Tráfico de entorpecentes e penas alternativas

Com a edição da Lei 9.714/98, foram modificados alguns dispositivos do Código Penal, dentre os quais os relativos às penas restritivas de direitos, substitutivas da pena privativa de liberdade. De acordo com a redação dada pela nova lei ao inc. I, art. 44, do CP, “as penas restritivas de direitos são autônomas e substituem as privativas de liberdade, quando aplicada pena privativa de liberdade não superior a quatro anos e o crime não for cometido com violência ou grave ameaça à pessoa ou, qualquer que seja a pena aplicada, se o crime for culposo”.

Apesar de não pertencer ao rol dos crimes hediondos, o tráfico ilícito de entorpecentes é tido pela Lei 8.072/90 como figura a eles assemelhada, recebendo o mesmo tratamento jurídico. A própria Constituição Federal determina em seu art. 5.o, XLIII que “a lei considerará crimes inafiançáveis e insuscetíveis de graça ou anistia a prática da tortura, o tráfico ilícito de entorpecentes e drogas afins, o terrorismo e os definidos como crimes hediondos, por eles respondendo os mandantes, os executores e os que, podendo evitá-los, se omitirem.”

Ao dispor a Lei de Penas Alternativas que os crimes aos quais forem aplicadas penas privativas de liberdade não superior a 4 anos e não tenham sido praticados com violência ou grave ameaça à pessoa devem ser substituídos por penas restritivas de direito, se está adotando tratamento mais severo aos crimes praticados com grave ameaça. Logo, por um raciocínio lógico, entende-se não ser possível a aplicação de pena alternativa a um crime hediondo ou assemelhado.

As penas alternativas constituem resposta penal unicamente para os crimes de potencialidade lesiva pouco significante. Jamais, porém, podem ser aplicadas aos crimes que, por sua natureza, sejam dotados de alta nocividade social, característica esta marcante da narcotraficância que, aliás, importou na formulação da cláusula constitucional de inafiançabilidade (art. 5.º, inc. XLIII).
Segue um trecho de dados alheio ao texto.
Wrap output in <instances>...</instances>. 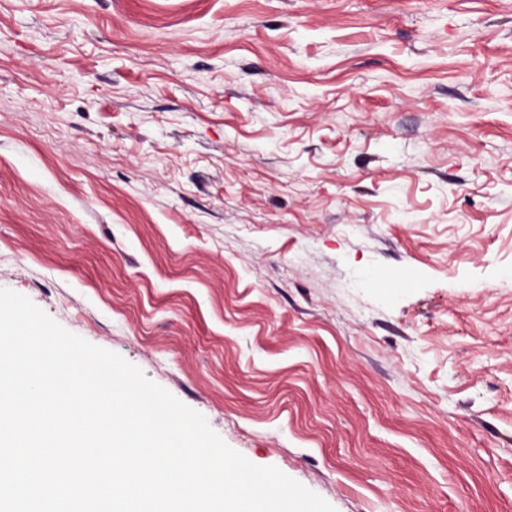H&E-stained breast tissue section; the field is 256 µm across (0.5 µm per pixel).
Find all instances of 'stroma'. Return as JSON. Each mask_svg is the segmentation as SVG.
Masks as SVG:
<instances>
[{
    "mask_svg": "<svg viewBox=\"0 0 512 512\" xmlns=\"http://www.w3.org/2000/svg\"><path fill=\"white\" fill-rule=\"evenodd\" d=\"M0 288L336 512H512V0H0Z\"/></svg>",
    "mask_w": 512,
    "mask_h": 512,
    "instance_id": "obj_1",
    "label": "stroma"
}]
</instances>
Sob este mesmo ângulo, é da essência do sistema punitivo o tratamento diferenciado para infrações de desigual gravidade. Infrações penais de maior potencial ofensivo reclamam resposta estatal diversa daquela a ser destinada aos que, em menor grau, ofendem o bem jurídico protegido. O princípio da proporcionalidade, variante da legalidade, impede que se confira como contraprestação por ofensa a um bem jurídico de pouca relevância uma cominação idêntica àquele de gravidade extrema.

Incabível falar-se, corroborando o entendimento aqui desposado, em revogação do dispositivo da Lei n.º 8.072/90, que obrigava o cumprimento da pena pela prática dos crimes nela regulados em regime fechado, em função da superveniência da Lei n.º 9.714/98, que possibilitou a substituição por pena restritiva de direitos as condenações a privativa de liberdade até 4 anos inclusive.

É inconcebível que, diante do atual quadro político-social do país, com o assustador e desenfreado crescimento da criminalidade, tenha o legislador o intuito de criar novo dispositivo legal capaz de conceder ao condenado por crime hediondo (ou a ele assemelhado), o cumprimento de uma pena alternativa a ele imposta. Tal entendimento levaria a nos depararmos com situações também “hediondas”, como, v.g., admitir-se que, após o trânsito em julgado da sentença condenatória, traficantes, torturadores, autores de crimes sexuais, cumpram sua pena alternativa prestando serviços à comunidade, em hospitais, escolas, instituições de caridade…

Gisele Mara Durigan

é analista judiciário – Justiça Federal do Paraná, bacharel em Direito pela Faculdade de Direito de Curitiba, pós-graduada em Direito Penal e Direito Processual Penal no Centro Universitário Positivo – Unicemp.